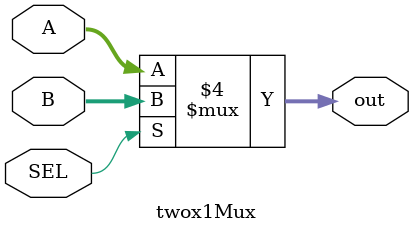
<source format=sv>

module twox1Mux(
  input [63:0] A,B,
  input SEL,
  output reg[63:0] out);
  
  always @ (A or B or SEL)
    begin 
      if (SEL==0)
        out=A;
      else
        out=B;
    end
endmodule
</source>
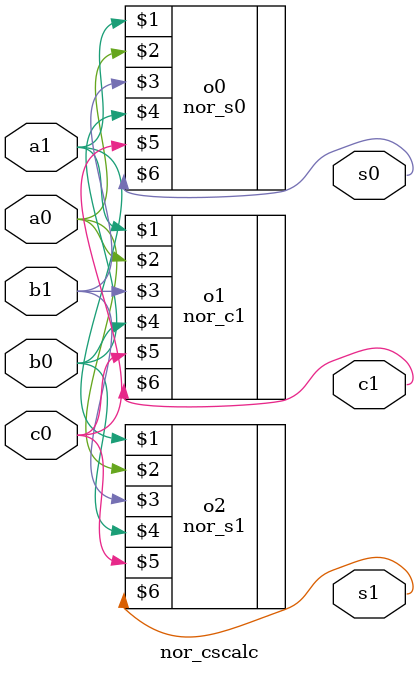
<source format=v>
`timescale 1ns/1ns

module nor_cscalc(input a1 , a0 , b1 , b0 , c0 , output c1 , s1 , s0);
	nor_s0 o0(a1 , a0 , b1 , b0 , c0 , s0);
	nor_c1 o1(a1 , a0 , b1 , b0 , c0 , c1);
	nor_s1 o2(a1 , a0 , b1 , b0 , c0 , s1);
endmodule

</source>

--

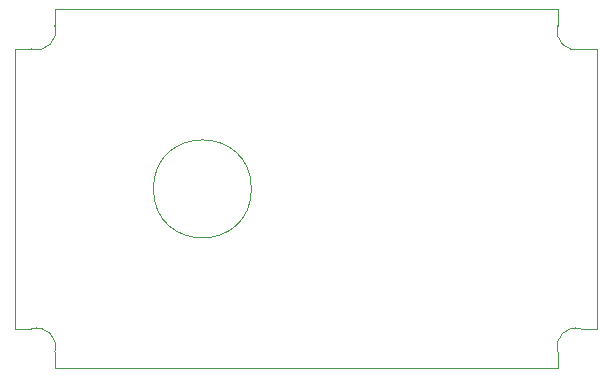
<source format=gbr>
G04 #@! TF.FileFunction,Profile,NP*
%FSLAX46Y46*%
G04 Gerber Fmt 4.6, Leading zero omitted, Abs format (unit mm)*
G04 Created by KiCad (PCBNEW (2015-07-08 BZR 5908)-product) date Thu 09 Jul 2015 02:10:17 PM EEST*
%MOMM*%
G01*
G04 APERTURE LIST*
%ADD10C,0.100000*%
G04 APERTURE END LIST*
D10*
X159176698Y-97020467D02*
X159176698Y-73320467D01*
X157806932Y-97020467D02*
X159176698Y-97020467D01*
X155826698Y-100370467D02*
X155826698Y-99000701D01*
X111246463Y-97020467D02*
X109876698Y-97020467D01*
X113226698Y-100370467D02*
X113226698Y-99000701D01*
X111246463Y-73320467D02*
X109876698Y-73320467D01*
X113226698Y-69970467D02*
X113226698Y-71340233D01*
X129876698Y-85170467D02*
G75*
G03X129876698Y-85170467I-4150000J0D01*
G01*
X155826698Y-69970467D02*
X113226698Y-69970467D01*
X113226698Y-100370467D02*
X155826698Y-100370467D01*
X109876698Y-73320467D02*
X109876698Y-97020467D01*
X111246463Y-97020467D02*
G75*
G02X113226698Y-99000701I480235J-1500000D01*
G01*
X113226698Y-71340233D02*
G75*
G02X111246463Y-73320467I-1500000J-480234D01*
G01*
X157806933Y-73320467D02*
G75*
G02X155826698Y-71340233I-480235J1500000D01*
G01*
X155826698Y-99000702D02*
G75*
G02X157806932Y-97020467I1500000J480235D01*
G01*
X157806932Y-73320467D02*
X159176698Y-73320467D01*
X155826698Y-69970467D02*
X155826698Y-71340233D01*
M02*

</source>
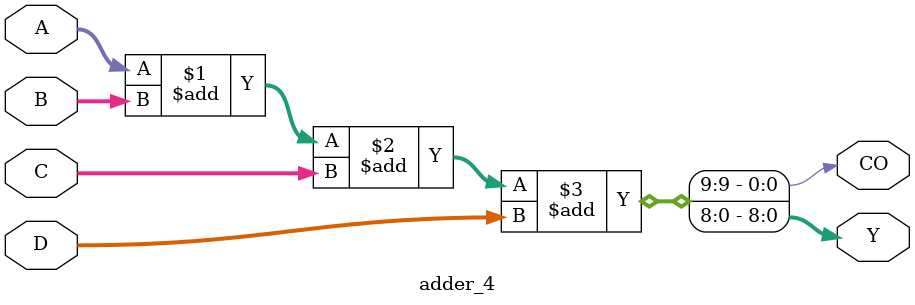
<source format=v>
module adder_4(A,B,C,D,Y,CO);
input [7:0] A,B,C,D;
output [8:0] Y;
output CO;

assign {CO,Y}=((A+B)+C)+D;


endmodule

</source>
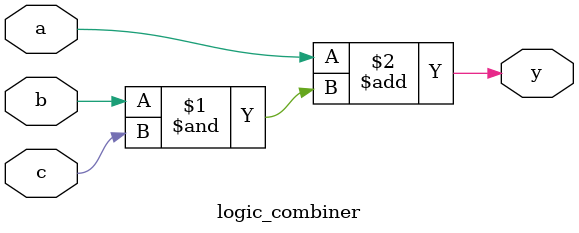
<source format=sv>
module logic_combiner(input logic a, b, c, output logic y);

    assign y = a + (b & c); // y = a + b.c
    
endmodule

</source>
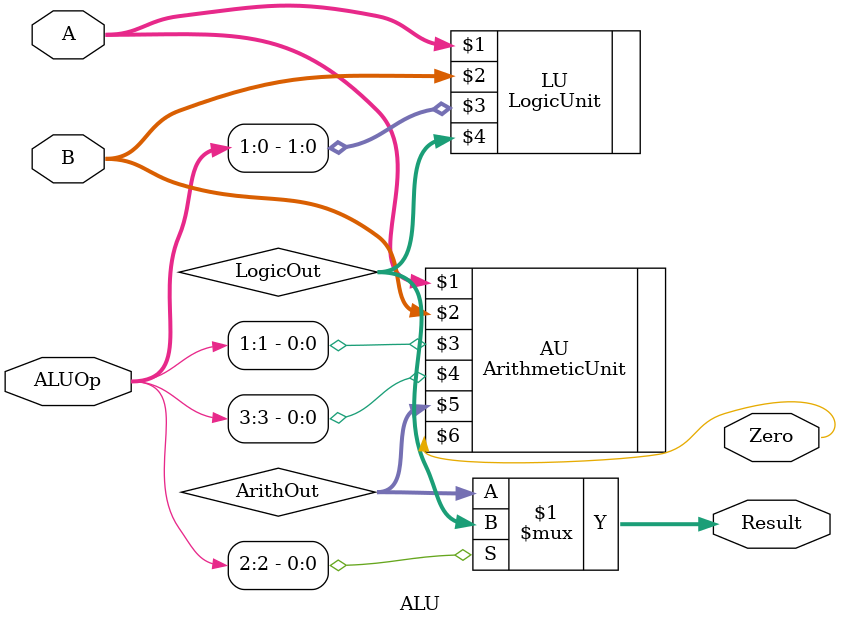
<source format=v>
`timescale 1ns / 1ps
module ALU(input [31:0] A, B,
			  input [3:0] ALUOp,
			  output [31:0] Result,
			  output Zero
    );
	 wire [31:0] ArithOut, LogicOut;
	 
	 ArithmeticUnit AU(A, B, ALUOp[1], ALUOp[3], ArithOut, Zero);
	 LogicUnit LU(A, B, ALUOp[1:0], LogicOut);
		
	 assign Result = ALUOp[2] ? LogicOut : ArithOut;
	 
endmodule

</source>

--

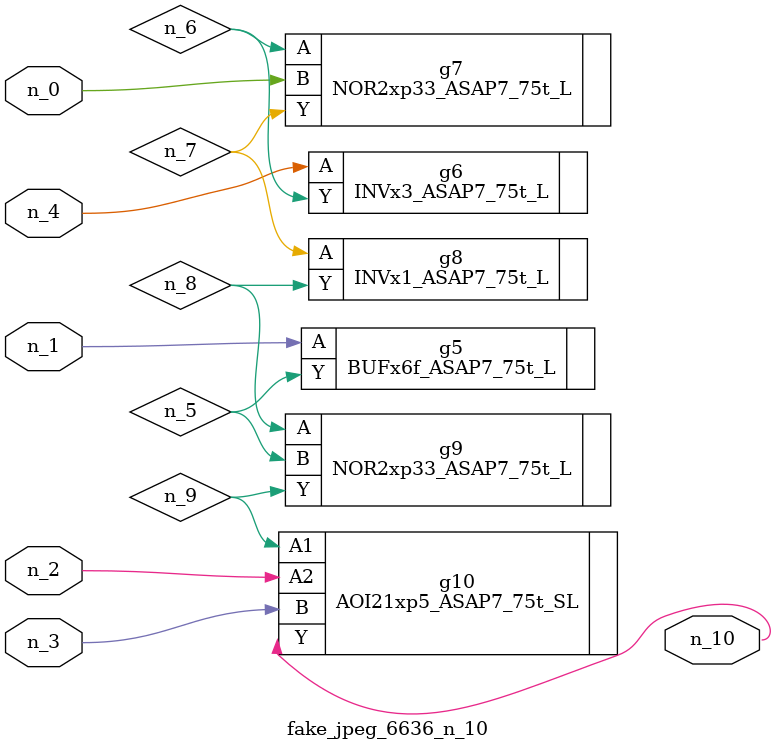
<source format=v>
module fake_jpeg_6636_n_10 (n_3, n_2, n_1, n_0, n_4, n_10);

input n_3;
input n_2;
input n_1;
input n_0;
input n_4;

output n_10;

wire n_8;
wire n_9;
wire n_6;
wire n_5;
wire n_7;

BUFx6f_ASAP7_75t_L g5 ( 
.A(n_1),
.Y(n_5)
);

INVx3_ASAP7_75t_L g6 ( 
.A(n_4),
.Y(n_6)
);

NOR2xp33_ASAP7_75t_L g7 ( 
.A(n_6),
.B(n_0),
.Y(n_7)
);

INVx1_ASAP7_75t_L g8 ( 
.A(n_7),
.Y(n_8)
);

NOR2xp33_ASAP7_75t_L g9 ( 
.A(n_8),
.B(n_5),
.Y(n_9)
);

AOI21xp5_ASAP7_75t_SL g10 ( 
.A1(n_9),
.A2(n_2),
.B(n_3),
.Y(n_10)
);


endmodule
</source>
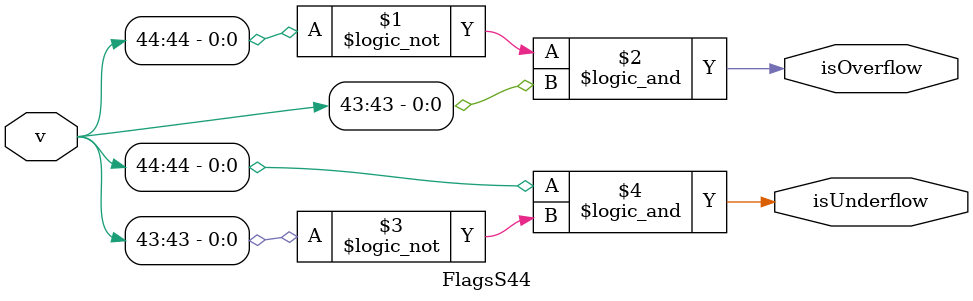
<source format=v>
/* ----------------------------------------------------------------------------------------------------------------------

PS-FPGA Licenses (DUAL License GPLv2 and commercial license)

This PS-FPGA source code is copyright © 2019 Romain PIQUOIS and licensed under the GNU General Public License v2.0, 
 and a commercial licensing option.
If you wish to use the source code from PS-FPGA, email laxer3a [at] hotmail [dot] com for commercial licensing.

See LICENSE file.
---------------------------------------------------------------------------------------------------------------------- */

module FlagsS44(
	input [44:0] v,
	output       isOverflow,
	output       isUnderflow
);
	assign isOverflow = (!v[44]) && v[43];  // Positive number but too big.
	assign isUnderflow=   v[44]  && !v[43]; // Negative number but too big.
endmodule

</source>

## [TASK TO CARRY OUT]
Pick out every line of the listing containing the word "assign", and show those lines.

## [RESULT OF THE TASK]
assign {CO,Y}=((A+B)+C)+D;
    assign y = a + (b & c); // y = a + b.c
	 assign Result = ALUOp[2] ? LogicOut : ArithOut;
	assign isOverflow = (!v[44]) && v[43];  // Positive number but too big.
	assign isUnderflow=   v[44]  && !v[43]; // Negative number but too big.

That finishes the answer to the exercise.